══ Data

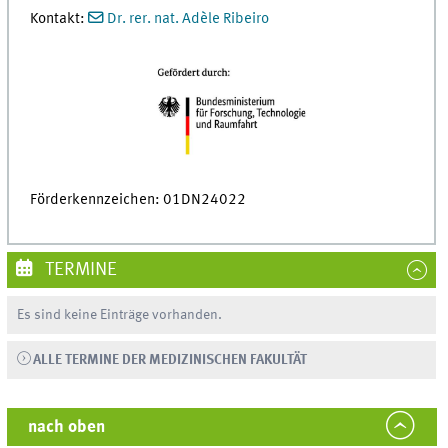
Kontakt:
Dr. rer. nat. Adèle Ribeiro
Förderkennzeichen: 01DN24022
TERMINE
Es sind keine Einträge vorhanden.
ALLE TERMINE DER MEDIZINISCHEN FAKULTÄT
nach oben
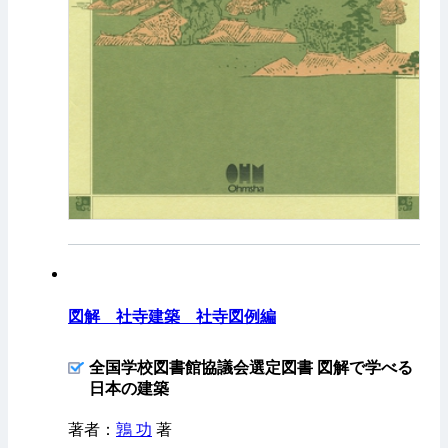
図解 社寺建築 社寺図例編
全国学校図書館協議会選定図書 図解で学べる
日本の建築
著者：
鶉 功
著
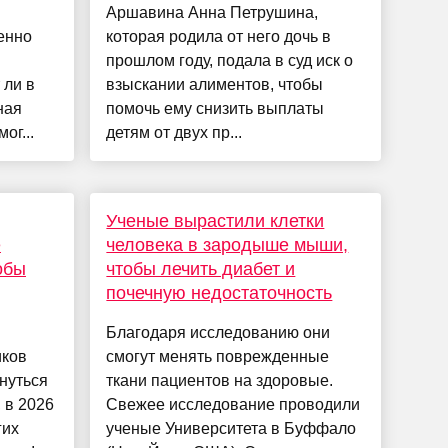
Аршавина Анна Петрушина,
енно
которая родила от него дочь в
прошлом году, подала в суд иск о
 ли в
взыскании алиментов, чтобы
ная
помочь ему снизить выплаты
ог...
детям от двух пр...
Ученые вырастили клетки
е
человека в зародыше мыши,
обы
чтобы лечить диабет и
почечную недостаточность
Благодаря исследованию они
иков
смогут менять поврежденные
нуться
ткани пациентов на здоровые.
 в 2026
Свежее исследование проводили
гих
ученые Университета в Буффало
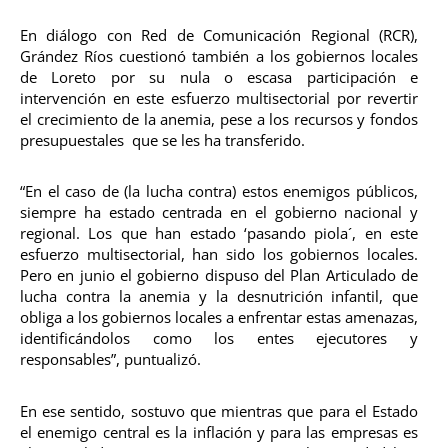
En diálogo con Red de Comunicación Regional (RCR),
Grández Ríos cuestionó también a los gobiernos locales
de Loreto por su nula o escasa participación e
intervención en este esfuerzo multisectorial por revertir
el crecimiento de la anemia, pese a los recursos y fondos
presupuestales que se les ha transferido.
“En el caso de (la lucha contra) estos enemigos públicos,
siempre ha estado centrada en el gobierno nacional y
regional. Los que han estado ‘pasando piola´, en este
esfuerzo multisectorial, han sido los gobiernos locales.
Pero en junio el gobierno dispuso del Plan Articulado de
lucha contra la anemia y la desnutrición infantil, que
obliga a los gobiernos locales a enfrentar estas amenazas,
identificándolos como los entes ejecutores y
responsables”, puntualizó.
En ese sentido, sostuvo que mientras que para el Estado
el enemigo central es la inflación y para las empresas es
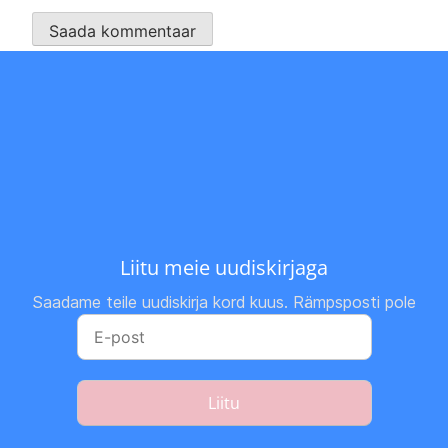
Liitu meie uudiskirjaga
Saadame teile uudiskirja kord kuus. Rämpsposti pole
Liitu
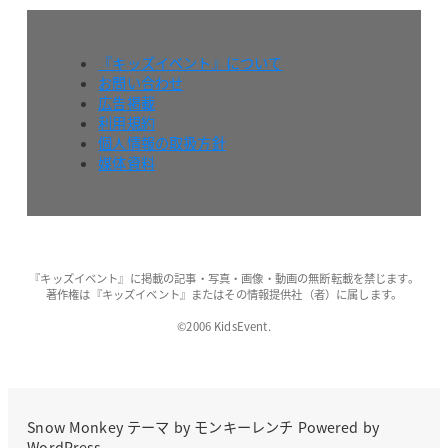
『キッズイベント』について
お問い合わせ
広告掲載
利用規約
個人情報の取扱方針
媒体資料
『キッズイベント』に掲載の記事・写真・画像・動画の無断転載を禁じます。
著作権は『キッズイベント』またはその情報提供社（者）に属します。
©2006 KidsEvent.
Snow Monkey
テーマ by
モンキーレンチ
Powered by
WordPress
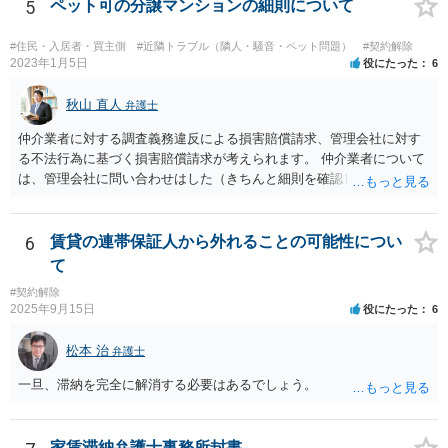
とされています。 「不相当」かどうかは、貸主から、近隣相場の上昇
5
ペット可の分譲マンションの細則について
を示す同種賃貸物件の根拠資料などを提示してもらわないと判断でき
ませんよね。ご相談者様のケースでは、こうした資料が示されていな
#住民・入居者・買主側
#近隣トラブル（隣人・騒音・ペット問題）
#契約解除
いと思われることと、１０％が相当がどうかが分からないので、「不
2023年1月5日
役にたった
6
相当」という判断ができないから賃料増額には応じないという主張が
できます。 なお、賃貸借契約書には「家賃の変更は貸主・借主間の合
秋山 直人
弁護士
意の上で行う」という特約があるとのことですが、最高裁判例（S56.
仲介業者に対する調査義務違反による損害賠償請求、管理会社に対す
4.20）では、このような特約があっても協議を経ない増額請求も有効
る不法行為に基づく損害賠償請求が考えられます。 仲介業者について
とされているため（本当に賃料が不相当であれば特約に拘束されるの
は、管理会社に問い合わせはした（きちんと細則を確認しなかった管
は不合理だからという考え方です。「契約条件にかかわらず」とはそ
理会社が悪い）という反論が予想されます。 ご相談者様と管理会社と
ういう意味です。）、契約違反だから増額には応じないという理論で
の間には直接の契約関係がないので、管理会社からは、ご相談者様に
はなく、上記のとおり、「不相当」かどうかが判断できないから、と
対して義務を負っていないという反論が予想されます。 そのため、両
6
賃貸の連帯保証人から外れることの可能性につい
いう理論になると思います。 そして、法律上、増額協議が整わない場
方に請求してくのが良いのではと思います。 損害の範囲はなかなか難
合、増額を正当とする判決が確定するまでは相当な賃料（※現在の賃
て
しいところですが、リフォーム工事をキャンセルしてキャンセル料が
料）を支払えば足りる、とされています。 もし、貸主が「現在の賃料
#契約解除
発生しているということですので、当該キャンセル料を請求すること
なら受け取らない」などと言った場合は、最寄りの法務局に現在の賃
2025年9月15日
役にたった
6
が考えられます。また、きちんと説明を受けていればそもそも売買契
料を供託してください。賃料を支払わないと契約が解除される可能性
約をしなかったとして、仲介手数料や登記費用も損害であるとして賠
がありますので、注意が必要です。
松本 治
弁護士
償請求することが考えられます。
一旦、滞納を完全に解消する必要はあるでしょう。
家賃滞納弁護士事務所封書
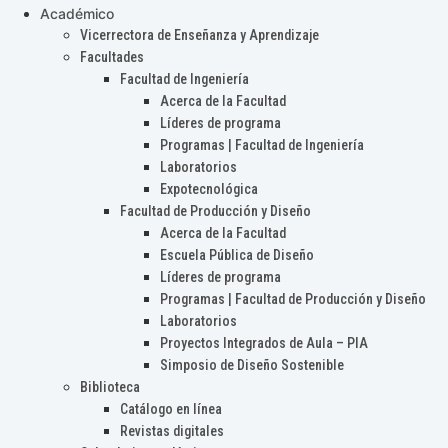
Académico
Vicerrectora de Enseñanza y Aprendizaje
Facultades
Facultad de Ingeniería
Acerca de la Facultad
Líderes de programa
Programas | Facultad de Ingeniería
Laboratorios
Expotecnológica
Facultad de Producción y Diseño
Acerca de la Facultad
Escuela Pública de Diseño
Líderes de programa
Programas | Facultad de Producción y Diseño
Laboratorios
Proyectos Integrados de Aula – PIA
Simposio de Diseño Sostenible
Biblioteca
Catálogo en línea
Revistas digitales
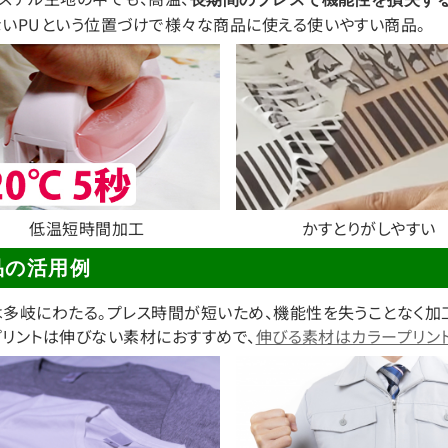
いPUという位置づけで様々な商品に使える使いやすい商品。
かすとりがしやすい
低温短時間加工
品の活用例
多岐にわたる。プレス時間が短いため、機能性を失うことなく加
5プリントは伸びない素材におすすめで、
伸びる素材はカラープリント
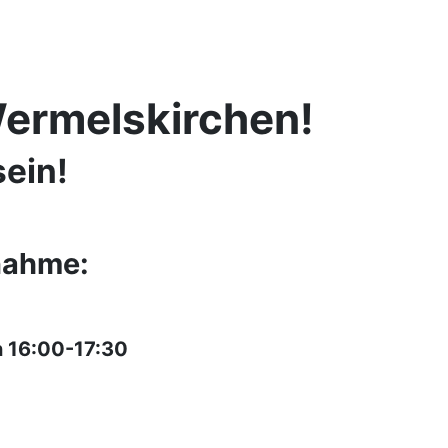
Wermelskirchen!
sein!
nahme:
 16:00-17:30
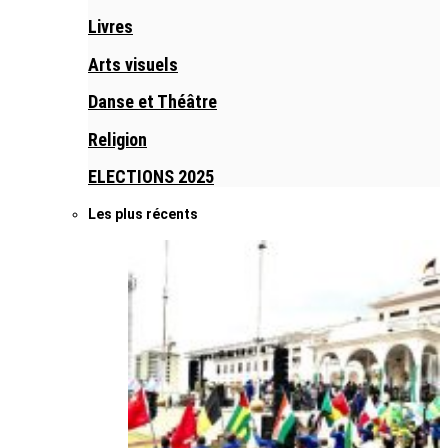
Livres
Arts visuels
Danse et Théâtre
Religion
ELECTIONS 2025
Les plus récents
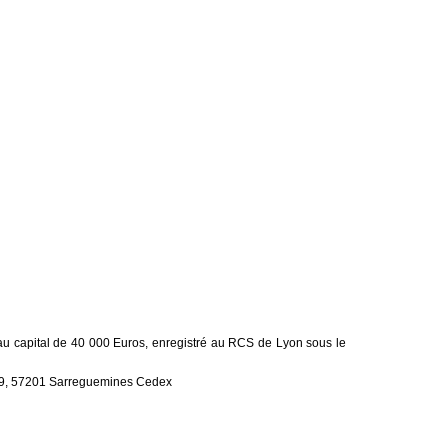
 au capital de 40 000 Euros, enregistré au RCS de Lyon sous le
0109, 57201 Sarreguemines Cedex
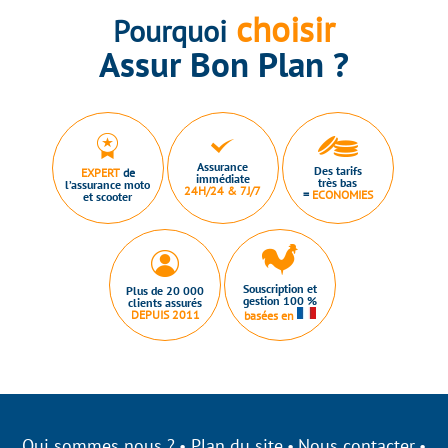
choisir
Pourquoi
Assur Bon Plan ?
Assurance
Des tarifs
EXPERT
de
immédiate
très bas
l’assurance moto
24H/24 & 7J/7
=
ECONOMIES
et scooter
Souscription et
Plus de 20 000
gestion 100 %
clients assurés
DEPUIS 2011
basées en
Qui sommes nous ?
Plan du site
Nous contacter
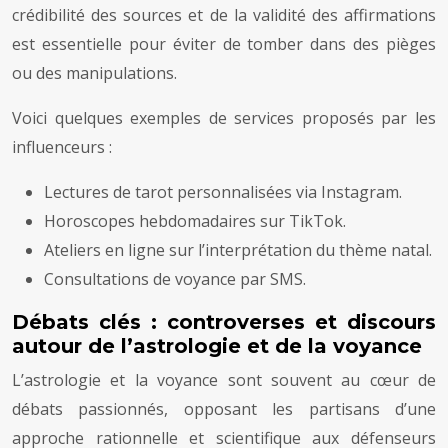
crédibilité des sources et de la validité des affirmations
est essentielle pour éviter de tomber dans des pièges
ou des manipulations.
Voici quelques exemples de services proposés par les
influenceurs :
Lectures de tarot personnalisées via Instagram.
Horoscopes hebdomadaires sur TikTok.
Ateliers en ligne sur l’interprétation du thème natal.
Consultations de voyance par SMS.
Débats clés : controverses et discours
autour de l’astrologie et de la voyance
L’astrologie et la voyance sont souvent au cœur de
débats passionnés, opposant les partisans d’une
approche rationnelle et scientifique aux défenseurs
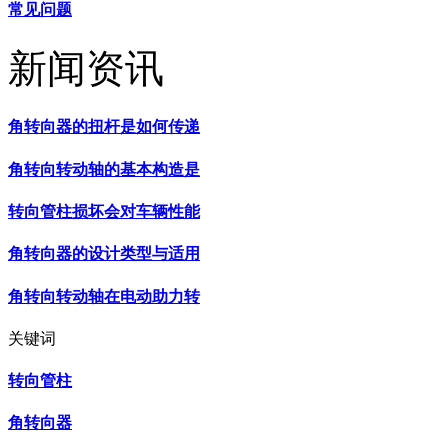
常见问题
新闻资讯
角转向器的扭杆是如何传递
角转向转动轴的基本构造是
转向管柱损坏会对车辆性能
角转向器的设计类型与适用
角转向转动轴在电动助力转
关键词
转向管柱
角转向器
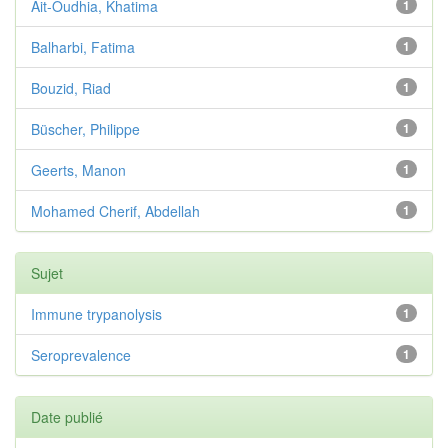
Ait-Oudhia, Khatima
1
Balharbi, Fatima
1
Bouzid, Riad
1
Büscher, Philippe
1
Geerts, Manon
1
Mohamed Cherif, Abdellah
1
Sujet
Immune trypanolysis
1
Seroprevalence
1
Date publié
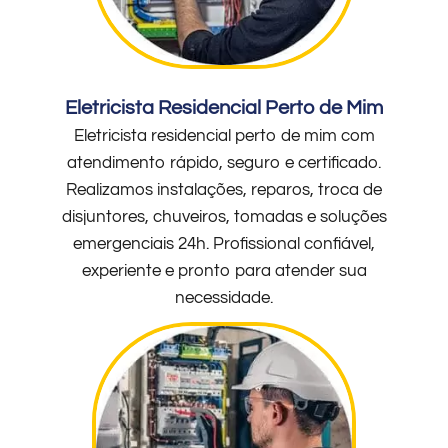
Eletricista Residencial Perto de Mim
Eletricista residencial perto de mim com
atendimento rápido, seguro e certificado.
Realizamos instalações, reparos, troca de
disjuntores, chuveiros, tomadas e soluções
emergenciais 24h. Profissional confiável,
experiente e pronto para atender sua
necessidade.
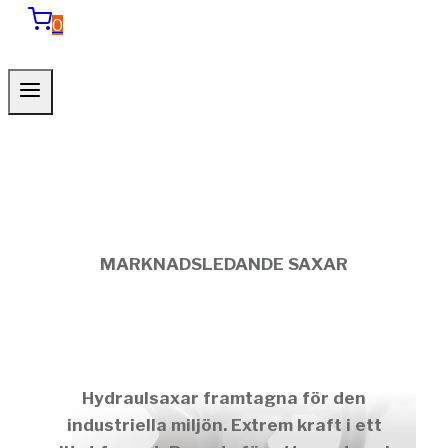
0
MARKNADSLEDANDE SAXAR
Hyr Hydraulsaxar
Hydraulsaxar framtagna för den
industriella miljön. Extrem kraft i ett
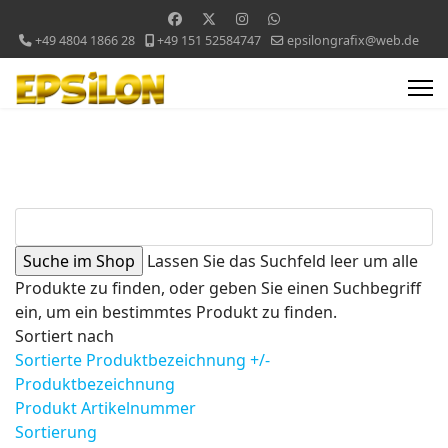
+49 4804 1866 28
+49 151 52584747
epsilongrafix@web.de
Lassen Sie das Suchfeld leer um alle
Produkte zu finden, oder geben Sie einen Suchbegriff
ein, um ein bestimmtes Produkt zu finden.
Sortiert nach
Sortierte Produktbezeichnung +/-
Produktbezeichnung
Produkt Artikelnummer
Sortierung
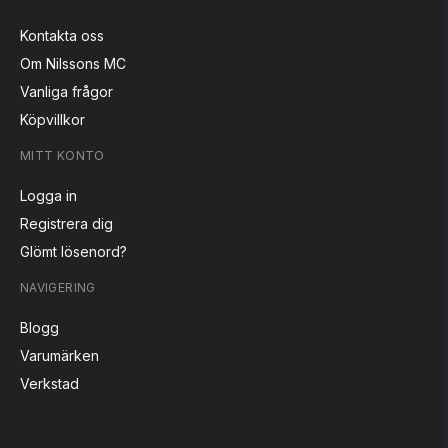
Kontakta oss
Om Nilssons MC
Vanliga frågor
Köpvillkor
MITT KONTO
Logga in
Registrera dig
Glömt lösenord?
NAVIGERING
Blogg
Varumärken
Verkstad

════

§ **Aim of the exercise**: Copy out every line of the listing where the word "Diseño" occurs.

§ **Written response**:
Facultad de Producción y Diseño
Escuela Pública de Diseño
Programas | Facultad de Producción y Diseño
Simposio de Diseño Sostenible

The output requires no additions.